新型肺炎:データ分析では思い込みを排せ

データ分析では思い込みを排除するということは当たり前のことなのですが、いろんな記事や評論を読むと、この当たり前のことができていません。

 

「勝ちに不思議の勝ちあり 負けに不思議の負けなし」

 

平戸藩藩主松浦静山の言葉です。野球の野村監督が好んだ言葉です。

いくつか前の記事に書いたように感染抑制に成功した国が出ております。
日本も感染が抑制できています。また、死亡率も世界の中では低い方であり、まあ勝った国と言って良いでしょう。 

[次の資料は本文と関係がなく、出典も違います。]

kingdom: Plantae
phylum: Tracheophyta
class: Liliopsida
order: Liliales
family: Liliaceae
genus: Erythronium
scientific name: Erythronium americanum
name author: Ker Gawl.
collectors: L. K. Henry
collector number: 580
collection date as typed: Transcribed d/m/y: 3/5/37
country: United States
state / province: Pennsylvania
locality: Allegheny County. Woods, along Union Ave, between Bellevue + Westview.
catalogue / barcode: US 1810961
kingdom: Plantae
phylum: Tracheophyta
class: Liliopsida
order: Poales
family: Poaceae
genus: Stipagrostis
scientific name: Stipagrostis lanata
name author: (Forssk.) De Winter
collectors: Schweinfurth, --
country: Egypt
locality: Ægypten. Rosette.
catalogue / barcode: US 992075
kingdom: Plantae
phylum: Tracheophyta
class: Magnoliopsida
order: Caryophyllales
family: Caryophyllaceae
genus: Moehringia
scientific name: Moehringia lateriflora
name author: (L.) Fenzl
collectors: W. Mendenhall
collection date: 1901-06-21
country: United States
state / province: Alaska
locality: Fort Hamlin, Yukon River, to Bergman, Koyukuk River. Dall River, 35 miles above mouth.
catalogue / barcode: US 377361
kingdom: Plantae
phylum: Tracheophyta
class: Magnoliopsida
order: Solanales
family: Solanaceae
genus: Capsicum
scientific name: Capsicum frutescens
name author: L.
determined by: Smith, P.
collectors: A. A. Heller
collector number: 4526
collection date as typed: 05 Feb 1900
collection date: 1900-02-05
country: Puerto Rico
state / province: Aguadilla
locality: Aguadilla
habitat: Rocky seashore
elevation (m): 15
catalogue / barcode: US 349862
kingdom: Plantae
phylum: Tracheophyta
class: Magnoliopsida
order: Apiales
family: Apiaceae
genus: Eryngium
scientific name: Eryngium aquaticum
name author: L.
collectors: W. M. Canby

この事実を奇妙と思い、その要因を探ろうとする人たちがたくさんいます。奇妙ですから、まさに「不思議の勝ち」ですね。
奇妙と思うのは、日本の対策が不十分だという思い込みがあるからです。対策、特にPCR検査が不十分なのに感染が押さえ込めている、これは不思議だ、なぜだ、ということですね。

 

日本の成功を不思議の勝ちと思うこと自体は別に悪くは無いと思います。問題は、それを日本だけに適用してしまうことです。そのような思い込みに基づく自説を持ってしまうと、自説に都合の良いデータとパラメータだけを選んで分析してしまう恐れがあります。
「不思議の勝ち」「奇妙な成功」という見方はすべての国・地域に適用して、できるだけ思い込みを排除して分析すべきです。

 

もう一つの「不思議の負けなし」も重要だと思っています。
成功したと見なせる国・地域でも、それぞれに負けがあります。勝ちの要因に比べれば、負けの要因の分析は容易なはずです。
日本で言えば、

  • 2月末に自粛と休校の要請に追い込まれたこと、
  • 3月下旬から自粛の呼びかけを強化せざるを得ず、最終的に緊急事態宣言を出したこと、
  • 東京での4月の陽性率が数週間高い状態だったこと
  • 5月に緊急事態宣言を延長したこと

などが挙げられます。韓国では、

  • 2月中旬の爆発的感染拡大を防げなかったこと、
  • 厳しい行動抑制を課したこと、
  • プライバシーを侵害する感染追跡をせざるを得なかったこと

などがあるでしょう。ベトナムは人口の多い国の中で最も成功した国だと思いますが、それでも負けがあります。

  • 2月に休校したこと
  • 3月には国中の移動規制を発したこと

などがあると思います。もちろん、これは必要な措置だったとも見なせますが、強い規制はない方が良いわけで、その意味で負けだと見なせると思います。
その他の国にも、それぞれに負けがあります。
勝ちの要因分析に比べれば、負けの要因分析は容易なはずです。したがって、勝ちの要因分析よりも負けの要因分析を先行させるべきだと思います。負けの要因分析から、逆に勝ちの要因が浮かび上がってくる可能性も十分にあります。

ただ、ベトナムは人口比の感染者数が小さすぎるので要因分析が難しいかもしれません。